— REQUIREMENTS —
A – List the hardware items that the post on isolating a Windows 98/2000 network says were purchased for the build.
B – In the post on isolating a Windows 98/2000 network, which ransomware is said to have used the EternalBlue technique?
C – Extend the post on isolating a Windows 98/2000 network, picking up after its final sentence.

— DOCUMENT TEXT —
==============================
Isolating a Windows 98/2000 Network (While Still Using SMB Shares)

I gave myself an interesting problem to solve. How do I allow access to file shares from Windows 98 while still securing the rest of my network?

My Synology NAS has the ability to serve files via SMB (or CIFS - for the purpose of this post, these are the same.) But using an old version of the protocol, even with modern and up-to-date versions of Windows, is a very bad idea due to the ease of exploitation using techniques such as EternalBlue. (If you recall, this technique was used by the ransomware WannaCry, costing billions of dollars worldwide in cleanup.)

What I Needed

There were two things I wanted to get out of this:

• Access to web resources via HTTP, even if the remote resource is HTTPS.
• Access to file shares via SMBv1, even if the share itself does not accept SMBv1 connections.

What I Purchased

At first, I considered accomplishing this with a smart switch, a separate VLAN and a service that runs on my existing hardware. It's still a good solution, but traffic for that VLAN still has to travel over my home network. I decided that I didn't want the insecure traffic on my main network, even if it was on another VLAN.

Instead, I opted for physical separation. I searched Amazon for a mini PC with four ethernet ports. I figured any system that can run Linux should do, but I also wanted something newer than a system that uses DDR3 memory (yes, they still sell those new.)

The machine I went on to purchase was this Intel N100-based fanless mini PC from Amazon, with four Intel I226-V ethernet ports. I had to purchase my own DDR5 4800MT/S SODIMM memory (the SODIMM distinction is important) and 1TB M.2 NVME SSD for storage.

I discovered that the mini PC only had one memory slot, and that I'd mistakenly purchased a kit of 2 memory sticks. That's something to keep in mind while shopping for one of these.

The specs of the system would be overkill, but I wanted to plan for more services to run on the mini PC.

Installing Rocky Linux

My Linux distribution of choice these days is Rocky Linux. I found it to be a robust distribution while experimenting with Dell PowerEdge servers. I downloaded the Boot ISO, since I wouldn't need the full installation.
==============================
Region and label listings

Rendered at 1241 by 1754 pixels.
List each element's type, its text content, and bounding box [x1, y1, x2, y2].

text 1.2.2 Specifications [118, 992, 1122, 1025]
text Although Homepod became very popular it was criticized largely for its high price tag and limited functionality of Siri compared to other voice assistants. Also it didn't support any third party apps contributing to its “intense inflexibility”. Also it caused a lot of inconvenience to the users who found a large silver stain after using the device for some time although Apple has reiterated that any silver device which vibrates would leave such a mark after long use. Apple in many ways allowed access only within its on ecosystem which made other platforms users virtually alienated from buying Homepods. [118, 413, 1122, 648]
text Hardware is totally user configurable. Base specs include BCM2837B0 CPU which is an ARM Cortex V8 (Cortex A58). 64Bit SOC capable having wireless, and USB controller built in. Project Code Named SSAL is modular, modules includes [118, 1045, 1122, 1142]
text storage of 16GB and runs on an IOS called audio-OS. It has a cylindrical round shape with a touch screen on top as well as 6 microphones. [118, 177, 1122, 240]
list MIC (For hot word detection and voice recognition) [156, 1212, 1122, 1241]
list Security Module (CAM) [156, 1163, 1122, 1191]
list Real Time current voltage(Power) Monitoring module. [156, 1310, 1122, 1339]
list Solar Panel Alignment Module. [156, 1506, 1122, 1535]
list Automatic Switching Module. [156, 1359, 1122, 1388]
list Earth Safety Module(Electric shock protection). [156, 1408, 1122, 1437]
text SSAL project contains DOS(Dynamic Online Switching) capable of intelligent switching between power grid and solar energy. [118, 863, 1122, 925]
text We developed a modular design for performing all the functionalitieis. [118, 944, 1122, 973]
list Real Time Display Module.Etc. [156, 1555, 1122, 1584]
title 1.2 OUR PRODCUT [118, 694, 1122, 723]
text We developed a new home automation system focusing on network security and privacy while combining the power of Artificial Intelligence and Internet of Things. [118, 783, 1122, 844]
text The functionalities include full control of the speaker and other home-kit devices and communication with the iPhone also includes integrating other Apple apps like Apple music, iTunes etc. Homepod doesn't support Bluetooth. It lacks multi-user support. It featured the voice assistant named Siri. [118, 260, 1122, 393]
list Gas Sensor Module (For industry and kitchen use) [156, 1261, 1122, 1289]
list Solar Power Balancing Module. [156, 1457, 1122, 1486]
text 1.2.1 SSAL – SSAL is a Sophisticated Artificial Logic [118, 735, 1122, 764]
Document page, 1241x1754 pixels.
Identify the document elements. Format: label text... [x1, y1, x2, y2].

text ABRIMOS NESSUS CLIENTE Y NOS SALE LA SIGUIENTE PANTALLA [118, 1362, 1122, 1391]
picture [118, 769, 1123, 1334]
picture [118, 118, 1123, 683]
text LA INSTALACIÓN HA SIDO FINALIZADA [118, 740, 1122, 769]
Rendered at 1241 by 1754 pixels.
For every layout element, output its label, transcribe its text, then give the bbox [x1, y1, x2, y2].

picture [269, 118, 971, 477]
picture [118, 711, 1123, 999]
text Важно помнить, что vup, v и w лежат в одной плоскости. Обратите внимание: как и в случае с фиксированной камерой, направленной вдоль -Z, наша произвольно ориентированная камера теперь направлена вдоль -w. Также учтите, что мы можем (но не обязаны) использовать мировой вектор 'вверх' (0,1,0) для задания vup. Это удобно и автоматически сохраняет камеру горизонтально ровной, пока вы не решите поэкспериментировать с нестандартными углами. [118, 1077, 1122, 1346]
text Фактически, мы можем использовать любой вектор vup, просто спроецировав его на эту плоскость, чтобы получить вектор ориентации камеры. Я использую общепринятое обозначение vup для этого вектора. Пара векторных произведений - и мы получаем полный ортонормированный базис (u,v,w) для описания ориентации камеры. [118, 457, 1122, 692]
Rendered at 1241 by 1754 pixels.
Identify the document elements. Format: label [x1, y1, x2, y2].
==============================
— ANSWERS PER TASK —
A –
- An Intel N100-based fanless mini PC with four Intel I226-V ethernet ports
- DDR5 4800MT/S SODIMM memory
- A 1TB M.2 NVME SSD

B – WannaCry

C –
I used Rufus to install the boot image onto a USB drive, then booted the mini PC with the USB drive inserted.

The OS would not install as-is until I chose the network as the package source. I also set up a root password, plus an additional account with which I would use to do system administration. I choose the "Server" application profile, which already contains a lot of the services and software I would normally use.

Cockpit

I plan to operate this system without any attached keyboard or monitor after initial configuration, so the first thing I like to do is enable Cockpit, which will enable a control panel accessible via HTTPS port 9090:

sudo systemctl enable --now cockpit.socket

TailScale (Optional)

I like to install TailScale on my systems. The service operates much like a VPN, but the focus is connectivity among your configured devices. (Many other VPN services emphasize anonymity and changing your apparent geolocation. Consider these different.) This also works great for remote access to machines that are behind somewhat strict network firewalls.

Installing TailScale is (typically) as easy as this command:

sudo curl -fsSL https://tailscale.com/install.sh | sh

This configures the TailScale package repository and installs the service. Using the following command then initiates the VPN connection itself:

sudo tailscale up

The installer then prompts me to visit a URL and log in to my TailScale account to set it up. I assign a name and approve the new machine.

Configuring the Network

The machine I have has four ports. One of them will be used to connect to the rest of the home network, and the remaining three will be available for devices that need the old protocol support.

In order to set this up, I go into the Network tab of Cockpit, click Add Bridge, and check all but the first interface, which in my case was enp1s0.  This will create something to the effect of a "virtual network switch", replacing each interface I selected with a single one, bridge0.

I also assigned bridge0 a static IP address - this will be needed later. Feel free to use your own IP block, but these are the settings I used:

IP address: 192.168.33.1
Subnet: 255.255.255.0
Gateway: 192.168.33.254

Configuring the DHCP Server

Since the networked devices won't be directly connected to the rest of my network, I need a way to make sure they can still obtain an IP address and communicate with the other devices on the isolated network. Running a DHCP server is how that happens. I install it with:

sudo dnf install dhcp

It won't be configured for my purpose out of the box, so I add these lines to /etc/dhcp/dhcpd.conf:

subnet 192.168.33.0 netmask 255.255.255.0 {
  range 192.168.33.10 192.168.33.253;
  option routers 192.168.33.1;
}

A concern I had when setting this up was, will this attempt to act as a DHCP server for my main home network? The answer is no: after starting the service and looking at the logs, the subnet is ignored for the enp1s0 interface because its IP address (assigned by my home network) does not reside within the subnet's IP address range.

No subnet declaration for enp1s0 (no IPv4 addresses).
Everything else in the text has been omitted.